[[ SUPPLIED TEXT, beginning ]]

Single by Aaron Goodvin

from the album V
- Released: February 12, 2019
- Genre: Country;
- Length: 3:43
- Label: Warner Canada; Reviver;
- Songwriter(s): Aaron Goodvin; Ben Stennis;
- Producer(s): Aaron Goodvin; Matt McClure;

Aaron Goodvin singles chronology
| "You Are" (2018) | "Bars & Churches" (2019) | "Good Ol' Bad Days" (2020) |

Music video
- "Bars & Churches" on YouTube

= Bars & Churches =

2019 single by Aaron Goodvin

"Bars & Churches" is a song co-written and recorded by Canadian-American country artist Aaron Goodvin. It was the second single from Goodvin's second studio album V.

==Background==
Goodvin co-wrote the song with Ben Stennis. He stated that the first line of the chorus, "there's one on every corner", came from "talking about Nashville and talking about how there's either a bar or church everywhere". Goodvin added "this is a song that pretty much got me a record deal in the States. It's really about community and finding out where you belong and sometimes you can find that in either of those places with different people and I think that's a really special thing". It marked his first single release in the United States after signing with Reviver Records, and his second country radio single there after "Woman in Love" in 2016.

[[ SUPPLIED TEXT, end ]]
[[ LISTED ENTRIES, beginning ]]

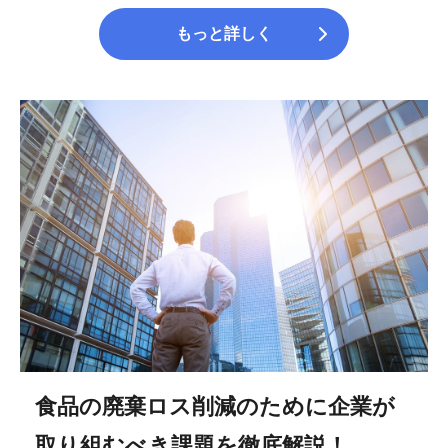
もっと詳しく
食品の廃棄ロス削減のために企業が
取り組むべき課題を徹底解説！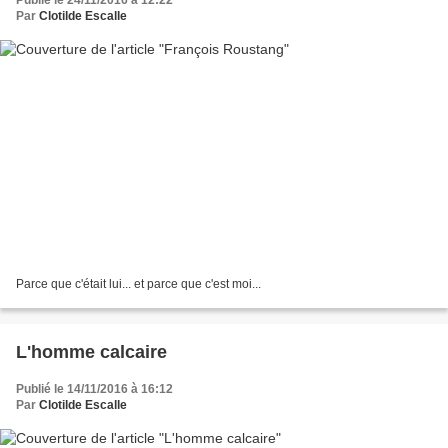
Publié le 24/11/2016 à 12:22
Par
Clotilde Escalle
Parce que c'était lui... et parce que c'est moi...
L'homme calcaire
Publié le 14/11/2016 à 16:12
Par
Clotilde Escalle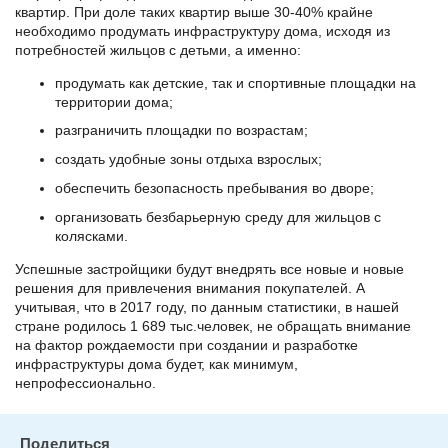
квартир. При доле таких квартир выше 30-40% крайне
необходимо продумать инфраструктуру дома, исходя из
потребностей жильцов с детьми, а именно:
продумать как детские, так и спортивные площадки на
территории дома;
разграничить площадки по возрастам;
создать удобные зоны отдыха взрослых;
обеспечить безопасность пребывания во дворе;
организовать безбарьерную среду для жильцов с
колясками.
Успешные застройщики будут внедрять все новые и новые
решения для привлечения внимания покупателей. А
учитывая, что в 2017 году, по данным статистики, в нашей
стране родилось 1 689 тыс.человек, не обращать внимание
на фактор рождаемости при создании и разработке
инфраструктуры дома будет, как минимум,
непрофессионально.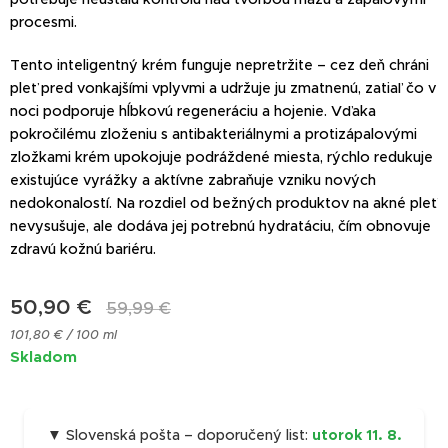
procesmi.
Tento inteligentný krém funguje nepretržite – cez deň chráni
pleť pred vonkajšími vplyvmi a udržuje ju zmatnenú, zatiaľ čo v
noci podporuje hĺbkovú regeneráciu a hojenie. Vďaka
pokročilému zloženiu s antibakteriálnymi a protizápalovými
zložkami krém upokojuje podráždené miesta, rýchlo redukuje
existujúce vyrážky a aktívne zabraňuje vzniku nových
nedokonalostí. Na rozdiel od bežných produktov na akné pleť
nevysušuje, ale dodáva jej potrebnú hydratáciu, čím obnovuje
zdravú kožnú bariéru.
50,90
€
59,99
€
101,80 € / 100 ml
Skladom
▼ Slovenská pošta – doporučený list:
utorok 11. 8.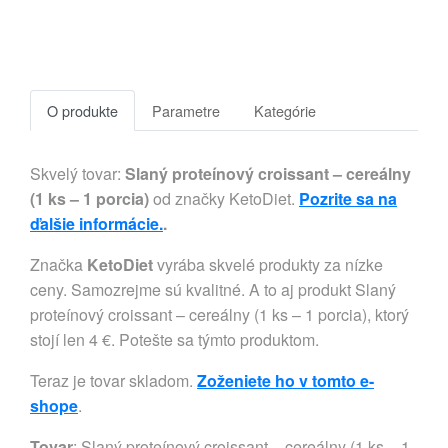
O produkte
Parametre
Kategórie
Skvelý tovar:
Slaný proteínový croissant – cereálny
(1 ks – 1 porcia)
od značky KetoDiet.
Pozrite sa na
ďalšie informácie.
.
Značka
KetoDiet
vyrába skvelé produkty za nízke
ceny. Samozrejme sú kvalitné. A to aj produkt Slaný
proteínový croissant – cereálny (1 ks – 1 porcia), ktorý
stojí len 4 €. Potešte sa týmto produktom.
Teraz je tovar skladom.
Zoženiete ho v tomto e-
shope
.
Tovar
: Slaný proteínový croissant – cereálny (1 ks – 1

[[ LISTED ENTRIES, end ]]

* ABOUT THIS TASK
Carry on the article about the song "Bars & Churches" from its last sentence.

* EXERCISE RESULT
==Critical reception==
Top Country named the song their "Pick of the Week" for July 17, 2019, calling it "thoughtful, emotional and impactful", adding "it's one of those songs that stops you in your tracks after the first line". Complete Country stated "this tune takes listeners on more of an emotional journey than his previous singles".

==Commercial performance==
"Bars & Churches" reached a peak of number 15 on the Billboard Canada Country chart, marking Goodvin's first single to not reach the top ten there. It also peaked at number 46 on the US Country Indicator chart, and was his first charting single in the United States.

==Music video==
The official music video for "Bars & Churches" premiered on May 2, 2019. It was directed by Ben Knechtel.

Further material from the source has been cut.